Зинка, секс, профитроли, новый альбом «Агаты Кристи». Пожалуй что, день и удался. Может, и в самом деле чёрная полоса к концу подошла?

Но забивать себе этим голову не стал, просто наслаждался моментом.

Зинка, профитроли, музыка. Хорошо.

Вот только всё хорошее рано или поздно заканчивается, подошла к концу и вторая сторона кассеты.

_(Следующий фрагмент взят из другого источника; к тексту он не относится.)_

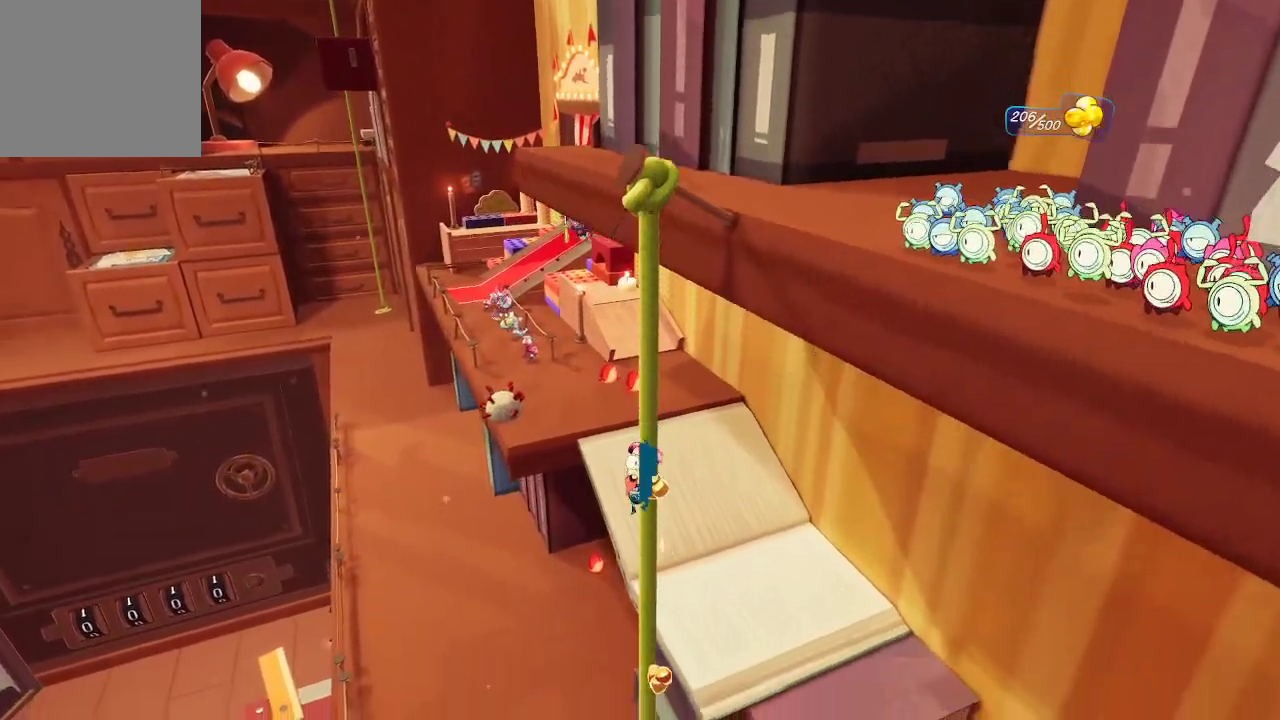
{"buttons": [], "left_stick": "down", "right_stick": "right", "events": [[33, "right_stick", "right"], [233, "right_stick", "center"], [400, "right_stick", "right"]]}
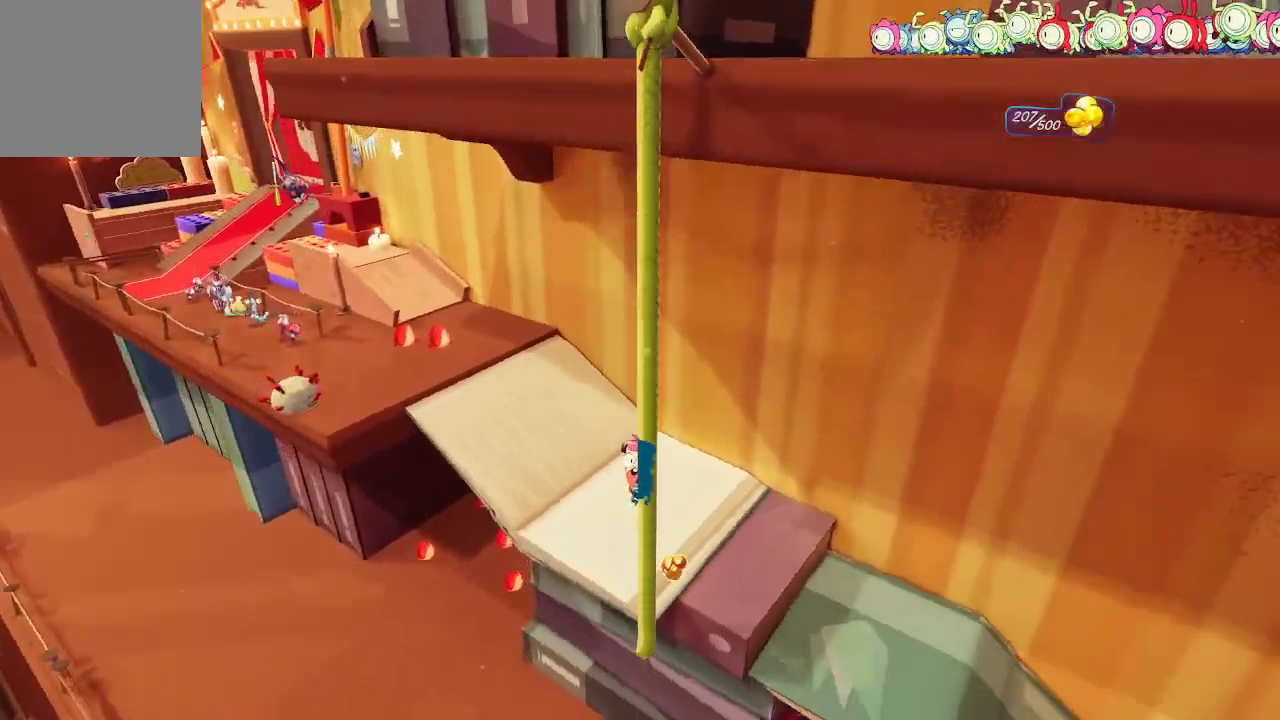
{"buttons": [], "left_stick": "down", "right_stick": "right", "events": [[133, "right_stick", "center"], [300, "right_stick", "right"]]}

Какое-то время лежали молча. Не знаю, о чём думала Зинка, у меня же в голове так и крутились слова финальной песни альбома.

До свиданья, малыш… [40]

Зацепила эта композиция неожиданно сильно, я лежал, прижимал к себе девчонку и думал… Да нет, как раз старался не думать, гнал от себя мысли, бездумно пялился в потолок и про себя подпевал уже умолкшему солисту.

Тем удивительней было, что на вопрос о понравившихся песнях, финальную композицию я не назвал. Поначалу и вовсе собирался отделаться общими словами, очень уж плотным и мощным показался этот альбом, но Зинка пристала будто банный лист, поэтому после недолгих раздумий сказал:

— «Нисхождение», наверное.

И не покривил душой — песня произвела сильнейшее впечатление.

— А «Как на войне»? — полюбопытствовала девчонка.

— Не, её уже в «Программе А» слышал. И не про нас она. Это Андрею надо дать послушать.

Зинка захихикала, потом перевернулась на бок и уставилась своими серыми глазищами, принялась поглаживать меня по груди, словно хотела и не решалась задать какой-то вопрос.

— Ну чего ты? — приободрил я девчонку, подтянул к себе и поцеловал.

Та отстранилась и отвела взгляд.

— А если в тот раз… ну… ты не успел? — путано спросила и тут же свою мысль пояснила: — Что, если я забеременела?

— Да ерунда!

— Нет не ерунда! — разозлилась Зинка. — Что тогда?

От одной только мысли об этом съёжилась мошонка, но растерянности я не выказал, ответил совершенно спокойно.

— Да ничего! Экстерном закончишь десятый класс, в июле родишь, в сентябре снова в школу пойдёшь.

Девчонка нервно сглотнула и задала другой, ничуть не менее важный для неё вопрос:

— А ты?

— А я буду учиться и работать. Возможно, даже на двух работах. Но это не важно. Главное, что у нас всё будет хорошо.

— У нас? Ты меня не бросишь?

— Никогда!

Зинка успокоилась, поворочалась немного, прижимаясь ко мне посильнее, но тут же перебралась на край дивана, подняла брошенные на пол часики.

— Через полчаса мама с работы придёт! — всполошилась она, встала и тут же негромко ойкнула, приложила ладошку к низу живота. — Вот ты сегодня дал, Серёжа! Мама спросит, почему в раскоряку хожу, — и что ей ответить?

— Скажи, на физкультуре по канату лазили.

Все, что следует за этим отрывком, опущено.